JakartainsideCom – Shopee PayLater menjadi solusi belanja instan yang semakin populer, namun apakah layanan ini sesuai dengan prinsip-prinsip Islam?
Dalam pandangan syariah, penggunaan PayLater bisa mempermudah, namun juga berisiko menambah beban finansial jika tidak dikelola dengan bijak.
Layanan ini memungkinkan pengguna untuk membeli barang atau jasa tanpa membayar langsung, namun dengan kewajiban melunasi hutang pada jangka waktu tertentu.
Shopee, salah satu platform e-commerce terbesar di Indonesia, juga menawarkan layanan ini melalui fitur Shopee PayLater.
Namun, seiring dengan kemudahan yang ditawarkan, muncullah pertanyaan mengenai apakah transaksi menggunakan PayLater ini sesuai dengan prinsip-prinsip hukum Islam.
PayLater: Memudahkan atau Memperburuk Kondisi Keuangan?
Layanan PayLater memang memberikan kemudahan bagi pengguna, terutama untuk memenuhi kebutuhan yang mendesak atau keinginan yang belum dapat dipenuhi dengan dana yang ada.
Bahkan, beberapa platform sering kali menawarkan potongan harga atau diskon besar-besaran untuk transaksi menggunakan PayLater, seakan memberikan “dorongan” agar konsumen menggunakan layanan tersebut.
Namun, di balik kemudahan ini, ada potensi risiko yang perlu diperhatikan, yaitu risiko terjadinya utang yang menumpuk jika tidak dikelola dengan baik.
Sebagian besar platform yang menawarkan layanan PayLater juga menetapkan bunga atau biaya tambahan yang harus dibayar oleh pengguna jika tidak melunasi tagihan tepat waktu.

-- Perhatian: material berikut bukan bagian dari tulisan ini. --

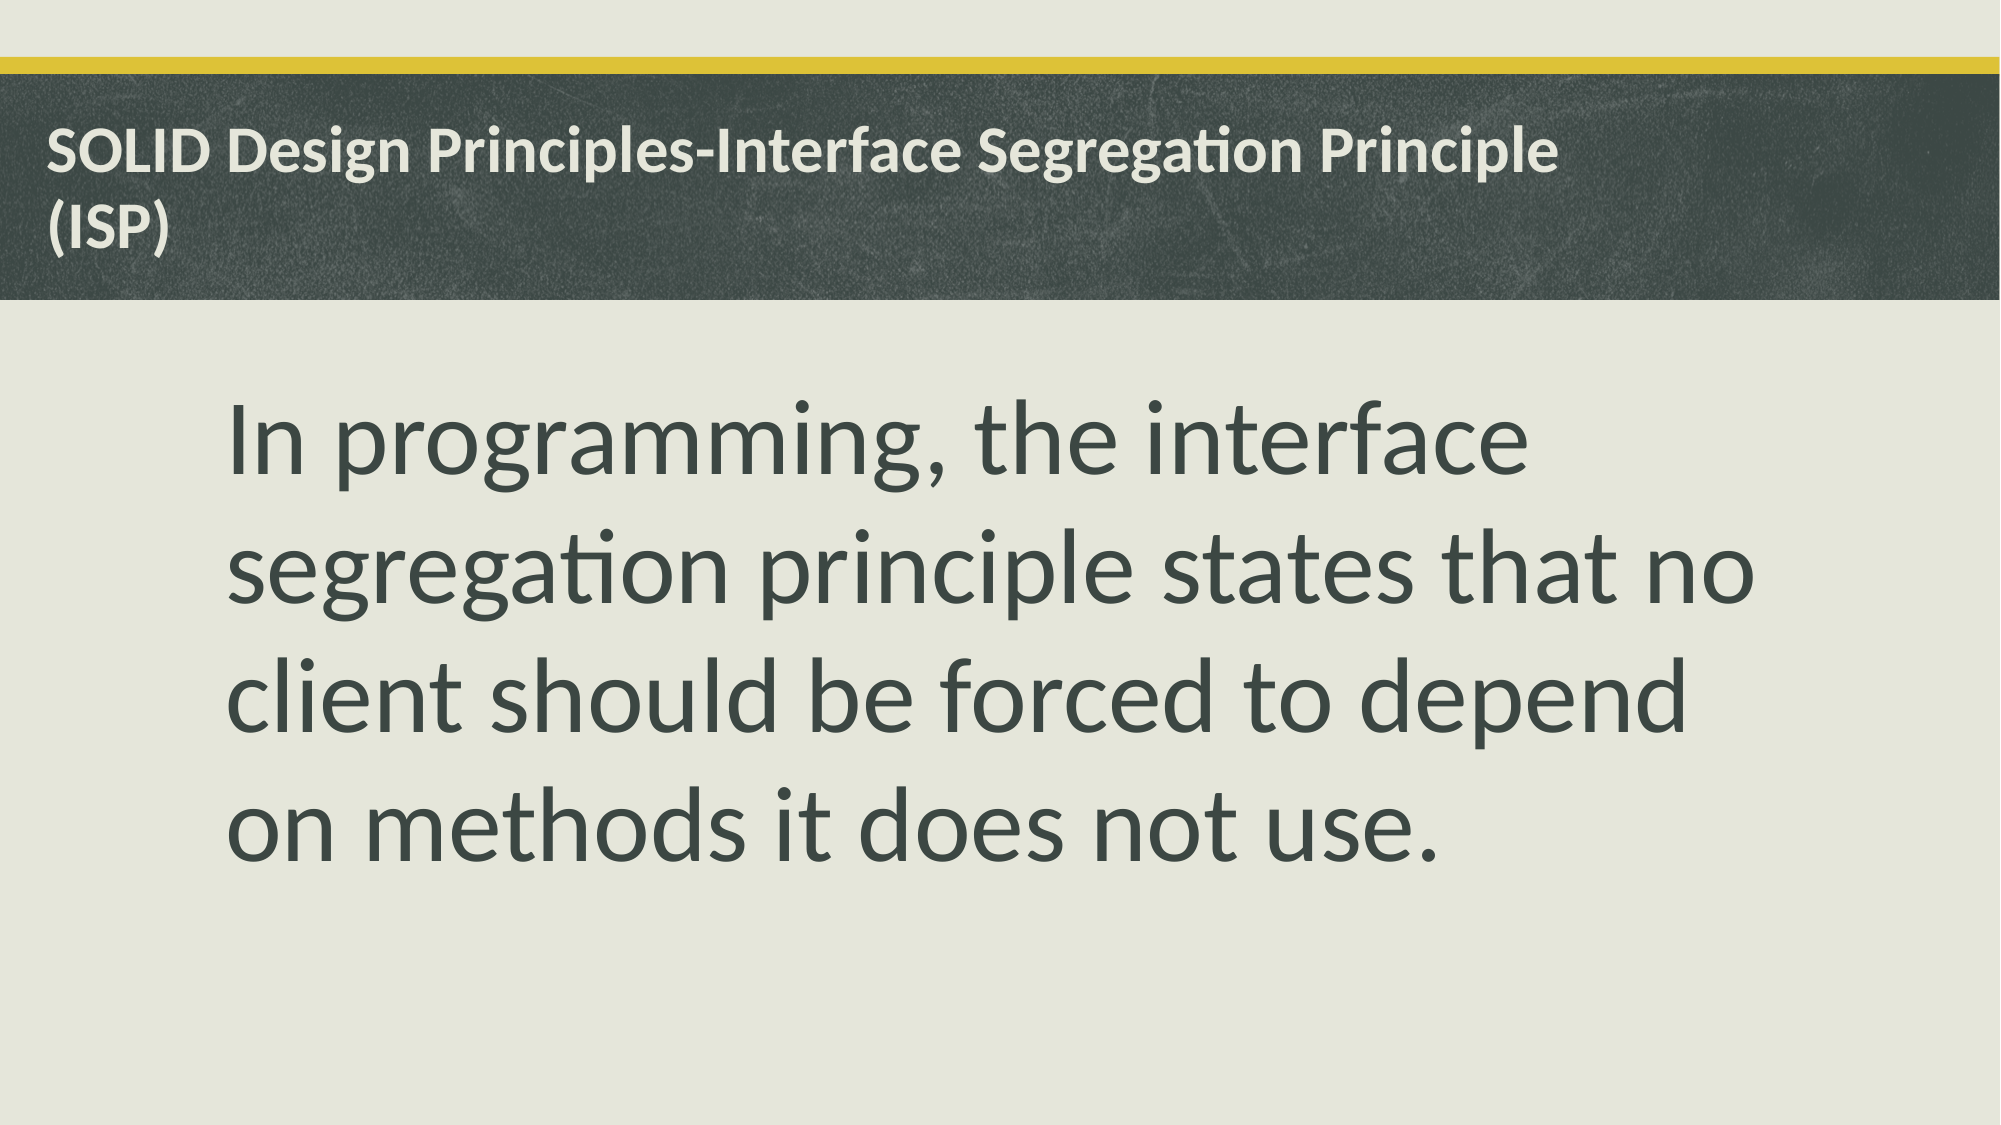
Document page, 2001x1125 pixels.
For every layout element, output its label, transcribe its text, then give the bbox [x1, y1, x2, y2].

picture [0, 74, 2000, 300]
list In programming, the interface segregation principle states that no client should be forced to depend on methods it does not use. [210, 359, 1790, 1014]
title SOLID Design Principles-Interface Segregation Principle (ISP) [31, 76, 1718, 300]
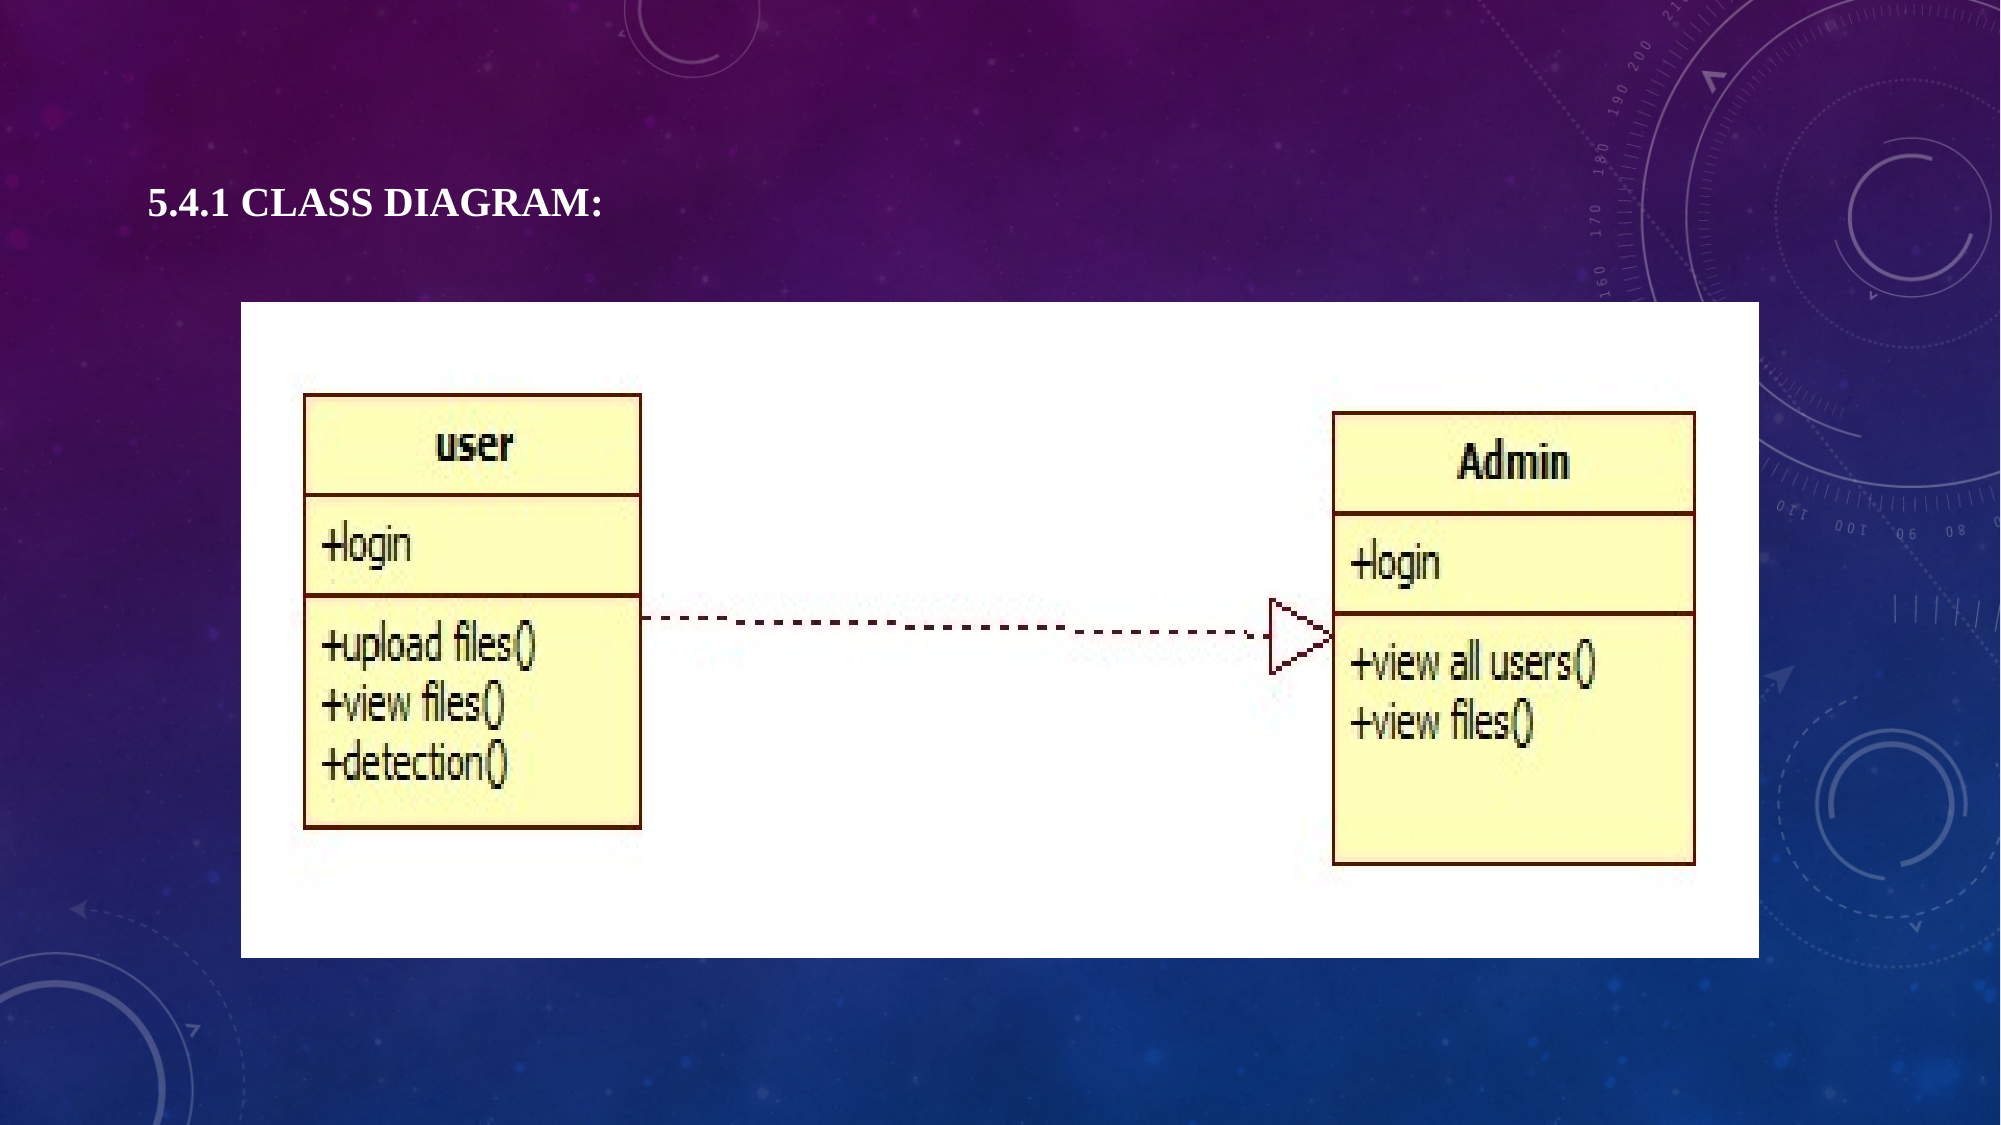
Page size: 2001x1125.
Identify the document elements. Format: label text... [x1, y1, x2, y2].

title 5.4.1 Class Diagram: [132, 167, 1795, 273]
picture [0, 0, 2001, 1125]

Hal inilah yang menimbulkan pertanyaan mengenai apakah sistem ini sesuai dengan hukum Islam, terutama dalam hal transaksi yang melibatkan bunga atau tambahan biaya yang bersifat riba.
Pandangan Islam tentang Sistem PayLater
Dikutip dari YouTube Al-Bahjah TV, Minggu (16/2/2025), Buya Yahya menjelaskan bahwa sistem transaksi PayLater diperbolehkan dalam Islam jika ada kesepakatan yang jelas mengenai jumlah nominal yang harus dibayar.
Penambahan biaya yang tidak disepakati sebelumnya akan menjadikan transaksi tersebut tidak sesuai dengan prinsip syariah.
Buya Yahya menjelaskan bahwa jika suatu transaksi mengandung tambahan biaya atau bunga yang harus dibayar setelah jangka waktu tertentu, maka hal itu akan menjadi haram atau riba.
Riba sendiri dalam Islam dilarang keras karena dapat merugikan salah satu pihak dan menyebabkan ketidakadilan.
Misalnya, jika seseorang membeli barang dengan sistem PayLater dan disepakati harga barang yang dibayar lunas pada waktu yang telah ditentukan, namun di tengah jalan terjadi penambahan harga atau bunga karena keterlambatan pembayaran, maka transaksi tersebut akan dianggap riba.